Edward Luce writes for the Financial Times, and he doesn’t like what sees when he looks at the US economy. The current recovery, writes Luce, is anemic and likely to stay that way; worse, for many households, the pain is increasing.
The median household income is considerably lower than it was in June 2009, when the recovery began. It is likely to be lower still in November when Barack Obama faces re-election.
It won’t be easy to convince a majority of American voters that they are better off or that the current policies are working if household incomes sink for another six months.
But Luce has a more troubling point to make as well: small business is ailing under this president.
According to the Bureau of Labour [sic] Statistics, US small business creation is in long-term secular decline. In 2010 it hit a historic low: just 8 per cent of all US businesses were less than a year old, against 13 per cent in the 1980s. Again, none of this should come as a surprise. Talk to any venture capitalist in Silicon Valley, and any small business outside Washington, and they say the same thing: risk capital is far harder to come by. With the exception of the social media, which has very low overheads, most start-ups find it hard to get credit from banks or investors.

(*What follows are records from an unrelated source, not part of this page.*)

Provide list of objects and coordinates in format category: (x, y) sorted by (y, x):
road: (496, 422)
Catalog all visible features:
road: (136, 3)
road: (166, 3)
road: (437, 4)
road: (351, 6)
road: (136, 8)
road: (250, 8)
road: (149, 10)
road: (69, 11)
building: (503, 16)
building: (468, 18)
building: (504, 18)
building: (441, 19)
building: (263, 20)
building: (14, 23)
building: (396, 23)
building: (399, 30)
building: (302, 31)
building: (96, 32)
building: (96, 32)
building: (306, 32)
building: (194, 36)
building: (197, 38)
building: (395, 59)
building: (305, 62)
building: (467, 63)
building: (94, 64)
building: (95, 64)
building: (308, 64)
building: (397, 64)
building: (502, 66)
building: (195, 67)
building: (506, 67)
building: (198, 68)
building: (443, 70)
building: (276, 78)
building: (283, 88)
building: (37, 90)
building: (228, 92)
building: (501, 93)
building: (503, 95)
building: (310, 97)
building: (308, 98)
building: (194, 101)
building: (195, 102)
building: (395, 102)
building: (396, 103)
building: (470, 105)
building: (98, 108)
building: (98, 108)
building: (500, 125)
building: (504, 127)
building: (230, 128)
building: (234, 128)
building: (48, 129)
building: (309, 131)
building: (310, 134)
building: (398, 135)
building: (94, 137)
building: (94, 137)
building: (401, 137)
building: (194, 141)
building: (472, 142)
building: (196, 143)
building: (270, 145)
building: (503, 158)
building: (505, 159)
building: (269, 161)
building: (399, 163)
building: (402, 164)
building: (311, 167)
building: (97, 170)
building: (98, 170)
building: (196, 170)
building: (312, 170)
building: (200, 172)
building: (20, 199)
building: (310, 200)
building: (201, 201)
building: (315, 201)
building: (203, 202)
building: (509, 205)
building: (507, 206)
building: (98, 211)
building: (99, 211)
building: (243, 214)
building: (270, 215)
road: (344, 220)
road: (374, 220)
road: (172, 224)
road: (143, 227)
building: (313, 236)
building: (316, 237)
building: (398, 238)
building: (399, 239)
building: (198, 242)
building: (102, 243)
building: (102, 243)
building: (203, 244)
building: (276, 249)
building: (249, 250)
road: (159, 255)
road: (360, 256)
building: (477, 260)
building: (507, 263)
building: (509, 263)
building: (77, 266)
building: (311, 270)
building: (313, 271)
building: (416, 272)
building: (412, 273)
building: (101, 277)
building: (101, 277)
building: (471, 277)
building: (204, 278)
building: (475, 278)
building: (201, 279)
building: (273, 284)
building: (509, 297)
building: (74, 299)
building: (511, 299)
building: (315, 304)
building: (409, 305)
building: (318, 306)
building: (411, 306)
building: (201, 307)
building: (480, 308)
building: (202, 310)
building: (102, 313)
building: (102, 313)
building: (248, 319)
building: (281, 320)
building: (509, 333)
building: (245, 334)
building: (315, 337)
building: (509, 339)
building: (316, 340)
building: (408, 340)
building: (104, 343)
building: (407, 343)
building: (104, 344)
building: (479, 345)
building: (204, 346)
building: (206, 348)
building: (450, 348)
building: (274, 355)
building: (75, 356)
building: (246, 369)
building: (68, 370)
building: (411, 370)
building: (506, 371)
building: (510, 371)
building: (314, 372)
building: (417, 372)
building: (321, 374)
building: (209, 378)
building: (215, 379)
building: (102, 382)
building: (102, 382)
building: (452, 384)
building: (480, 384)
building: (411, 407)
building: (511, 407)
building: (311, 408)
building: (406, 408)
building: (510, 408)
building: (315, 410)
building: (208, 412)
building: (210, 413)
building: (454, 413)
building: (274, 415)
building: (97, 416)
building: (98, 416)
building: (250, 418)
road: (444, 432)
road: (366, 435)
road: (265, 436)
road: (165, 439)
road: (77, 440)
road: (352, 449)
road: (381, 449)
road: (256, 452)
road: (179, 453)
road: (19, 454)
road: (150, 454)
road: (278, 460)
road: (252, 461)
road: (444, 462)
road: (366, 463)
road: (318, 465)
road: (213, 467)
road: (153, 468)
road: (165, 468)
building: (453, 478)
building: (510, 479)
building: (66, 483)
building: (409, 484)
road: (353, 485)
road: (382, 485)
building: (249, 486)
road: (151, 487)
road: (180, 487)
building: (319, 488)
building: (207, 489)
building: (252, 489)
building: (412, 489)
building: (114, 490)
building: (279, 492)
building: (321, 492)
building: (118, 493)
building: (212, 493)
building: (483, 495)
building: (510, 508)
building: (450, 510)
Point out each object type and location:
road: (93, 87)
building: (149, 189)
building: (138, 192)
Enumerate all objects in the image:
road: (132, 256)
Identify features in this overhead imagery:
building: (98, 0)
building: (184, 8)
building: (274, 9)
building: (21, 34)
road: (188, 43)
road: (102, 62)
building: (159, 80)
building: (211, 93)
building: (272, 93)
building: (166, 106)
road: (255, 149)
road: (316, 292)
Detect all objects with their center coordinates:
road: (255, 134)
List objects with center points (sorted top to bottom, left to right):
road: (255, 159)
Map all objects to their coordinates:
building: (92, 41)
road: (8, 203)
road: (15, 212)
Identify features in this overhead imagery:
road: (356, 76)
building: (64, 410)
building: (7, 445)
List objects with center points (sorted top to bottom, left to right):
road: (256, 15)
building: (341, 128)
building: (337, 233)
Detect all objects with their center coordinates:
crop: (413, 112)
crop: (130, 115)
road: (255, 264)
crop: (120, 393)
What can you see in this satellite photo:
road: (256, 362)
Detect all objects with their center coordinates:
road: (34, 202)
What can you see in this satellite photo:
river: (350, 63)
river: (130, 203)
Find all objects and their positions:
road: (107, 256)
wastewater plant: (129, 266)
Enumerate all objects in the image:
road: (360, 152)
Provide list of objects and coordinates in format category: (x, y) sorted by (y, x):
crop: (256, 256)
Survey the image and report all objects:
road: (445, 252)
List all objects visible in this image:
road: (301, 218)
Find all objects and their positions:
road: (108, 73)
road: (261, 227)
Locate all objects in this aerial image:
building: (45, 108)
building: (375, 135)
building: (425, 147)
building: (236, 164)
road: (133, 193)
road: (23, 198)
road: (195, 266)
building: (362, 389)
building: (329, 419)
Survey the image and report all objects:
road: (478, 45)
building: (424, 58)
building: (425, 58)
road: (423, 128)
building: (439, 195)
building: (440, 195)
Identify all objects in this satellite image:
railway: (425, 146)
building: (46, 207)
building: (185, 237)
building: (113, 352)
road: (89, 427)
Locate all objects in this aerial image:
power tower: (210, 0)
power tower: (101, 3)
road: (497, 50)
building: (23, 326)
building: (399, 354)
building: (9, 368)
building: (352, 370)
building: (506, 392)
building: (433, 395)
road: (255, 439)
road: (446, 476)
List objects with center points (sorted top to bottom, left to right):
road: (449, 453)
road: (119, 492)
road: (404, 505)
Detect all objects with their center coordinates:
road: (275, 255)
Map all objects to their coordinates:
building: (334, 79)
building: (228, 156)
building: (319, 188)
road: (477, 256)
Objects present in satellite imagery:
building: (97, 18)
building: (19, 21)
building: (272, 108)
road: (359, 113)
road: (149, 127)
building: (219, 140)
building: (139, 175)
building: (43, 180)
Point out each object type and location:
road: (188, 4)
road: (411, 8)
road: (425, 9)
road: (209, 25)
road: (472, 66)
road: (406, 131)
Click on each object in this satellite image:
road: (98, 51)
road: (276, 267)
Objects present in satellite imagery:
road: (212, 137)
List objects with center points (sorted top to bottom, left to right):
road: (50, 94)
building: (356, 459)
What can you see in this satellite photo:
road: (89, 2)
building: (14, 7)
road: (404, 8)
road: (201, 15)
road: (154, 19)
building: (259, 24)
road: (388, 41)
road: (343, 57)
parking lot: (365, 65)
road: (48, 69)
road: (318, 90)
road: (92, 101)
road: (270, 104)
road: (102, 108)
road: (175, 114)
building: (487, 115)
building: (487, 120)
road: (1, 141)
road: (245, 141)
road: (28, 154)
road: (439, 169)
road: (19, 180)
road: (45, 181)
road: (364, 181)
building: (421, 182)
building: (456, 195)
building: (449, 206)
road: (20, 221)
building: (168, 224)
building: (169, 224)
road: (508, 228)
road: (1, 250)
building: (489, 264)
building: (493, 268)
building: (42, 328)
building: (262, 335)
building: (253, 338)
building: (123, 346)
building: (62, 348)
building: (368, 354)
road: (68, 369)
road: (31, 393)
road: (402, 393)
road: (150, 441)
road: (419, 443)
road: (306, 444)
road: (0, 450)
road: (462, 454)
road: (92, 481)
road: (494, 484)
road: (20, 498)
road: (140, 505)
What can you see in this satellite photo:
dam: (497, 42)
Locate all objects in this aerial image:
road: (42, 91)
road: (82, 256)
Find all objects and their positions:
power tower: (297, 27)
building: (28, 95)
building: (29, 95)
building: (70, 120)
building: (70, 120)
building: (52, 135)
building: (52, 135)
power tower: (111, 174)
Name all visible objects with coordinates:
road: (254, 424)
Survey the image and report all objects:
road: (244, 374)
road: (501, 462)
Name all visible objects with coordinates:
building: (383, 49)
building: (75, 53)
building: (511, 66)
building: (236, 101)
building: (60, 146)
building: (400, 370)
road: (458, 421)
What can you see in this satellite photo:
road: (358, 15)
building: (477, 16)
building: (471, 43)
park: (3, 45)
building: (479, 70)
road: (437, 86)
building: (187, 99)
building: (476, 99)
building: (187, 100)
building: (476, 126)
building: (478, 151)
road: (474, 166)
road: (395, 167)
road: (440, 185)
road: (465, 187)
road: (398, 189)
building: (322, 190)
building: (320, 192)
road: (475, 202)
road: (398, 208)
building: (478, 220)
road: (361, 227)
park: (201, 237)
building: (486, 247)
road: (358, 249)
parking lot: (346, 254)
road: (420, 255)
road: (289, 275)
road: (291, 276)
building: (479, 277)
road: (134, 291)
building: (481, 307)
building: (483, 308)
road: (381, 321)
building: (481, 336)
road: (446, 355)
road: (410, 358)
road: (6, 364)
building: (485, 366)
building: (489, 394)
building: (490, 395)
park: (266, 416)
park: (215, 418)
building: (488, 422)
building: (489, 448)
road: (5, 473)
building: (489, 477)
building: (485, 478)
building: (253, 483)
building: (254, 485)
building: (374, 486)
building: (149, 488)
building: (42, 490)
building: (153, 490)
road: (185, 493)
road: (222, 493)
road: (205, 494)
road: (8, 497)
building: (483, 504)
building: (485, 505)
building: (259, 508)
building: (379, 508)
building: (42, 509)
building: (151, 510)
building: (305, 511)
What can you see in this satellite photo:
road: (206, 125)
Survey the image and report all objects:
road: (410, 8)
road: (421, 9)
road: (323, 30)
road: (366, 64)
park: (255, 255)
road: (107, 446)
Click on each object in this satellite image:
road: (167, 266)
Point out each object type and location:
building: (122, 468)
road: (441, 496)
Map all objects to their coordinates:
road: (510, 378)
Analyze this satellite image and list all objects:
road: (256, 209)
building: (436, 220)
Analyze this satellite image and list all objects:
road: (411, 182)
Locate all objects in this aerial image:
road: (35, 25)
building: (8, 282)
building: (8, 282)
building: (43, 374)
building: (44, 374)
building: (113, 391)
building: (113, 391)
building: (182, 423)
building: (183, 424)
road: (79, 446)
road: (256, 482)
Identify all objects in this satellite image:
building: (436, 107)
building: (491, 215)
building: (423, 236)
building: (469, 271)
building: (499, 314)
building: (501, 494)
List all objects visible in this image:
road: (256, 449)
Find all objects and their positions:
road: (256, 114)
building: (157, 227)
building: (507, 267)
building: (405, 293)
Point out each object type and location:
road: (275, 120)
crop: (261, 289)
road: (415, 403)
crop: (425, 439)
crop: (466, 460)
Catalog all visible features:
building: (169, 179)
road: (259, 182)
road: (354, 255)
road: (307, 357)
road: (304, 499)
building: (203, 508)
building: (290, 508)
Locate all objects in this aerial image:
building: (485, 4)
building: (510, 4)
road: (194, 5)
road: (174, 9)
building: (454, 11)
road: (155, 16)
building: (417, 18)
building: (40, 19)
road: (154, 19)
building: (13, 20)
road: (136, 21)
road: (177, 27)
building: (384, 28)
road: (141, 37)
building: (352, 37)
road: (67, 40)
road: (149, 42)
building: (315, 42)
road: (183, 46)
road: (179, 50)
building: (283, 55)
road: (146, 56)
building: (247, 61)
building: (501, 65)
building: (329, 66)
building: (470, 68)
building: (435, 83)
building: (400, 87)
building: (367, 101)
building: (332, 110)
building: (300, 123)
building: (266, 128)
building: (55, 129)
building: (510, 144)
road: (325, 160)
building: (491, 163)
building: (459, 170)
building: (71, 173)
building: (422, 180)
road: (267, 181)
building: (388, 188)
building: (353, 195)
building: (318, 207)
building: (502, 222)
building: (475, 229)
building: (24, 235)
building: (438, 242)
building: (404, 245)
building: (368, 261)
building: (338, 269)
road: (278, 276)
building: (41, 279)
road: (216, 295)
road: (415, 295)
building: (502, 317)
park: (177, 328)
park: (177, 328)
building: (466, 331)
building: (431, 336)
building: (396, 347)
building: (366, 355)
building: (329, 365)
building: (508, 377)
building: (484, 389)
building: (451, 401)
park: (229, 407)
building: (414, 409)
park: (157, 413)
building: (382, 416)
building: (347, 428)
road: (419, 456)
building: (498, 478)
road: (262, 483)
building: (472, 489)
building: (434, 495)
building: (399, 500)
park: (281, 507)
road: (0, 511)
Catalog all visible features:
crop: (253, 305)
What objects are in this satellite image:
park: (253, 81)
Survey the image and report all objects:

Luce isn’t blaming Obama for this long term trend, but it is deeply worrisome — and offers an opportunity for Republican critics of the Administration to hammer the message that government regulations and bailouts that favor big business and Wall Street are killing the American dream.
Luce himself thinks that deficit spending on infrastructure would help jump start the economy and makes the point that borrowing right now (with real interest rates at or near zero) makes this a good time to get the work done. In the 2012 political atmosphere, however, it looks as if deficits will be poison and that President Obama will not want to ask for a lot more federal spending.
All told, the state of the economy looks problematic from the incumbent’s point of view. The President’s best hope to make his re-election a sure thing was for this year’s winter pick up to gain momentum rather than stall out as spring came into view. Luce thinks that hasn’t happened, and that we are back in the doldrums.
The White House desperately wants him to be wrong.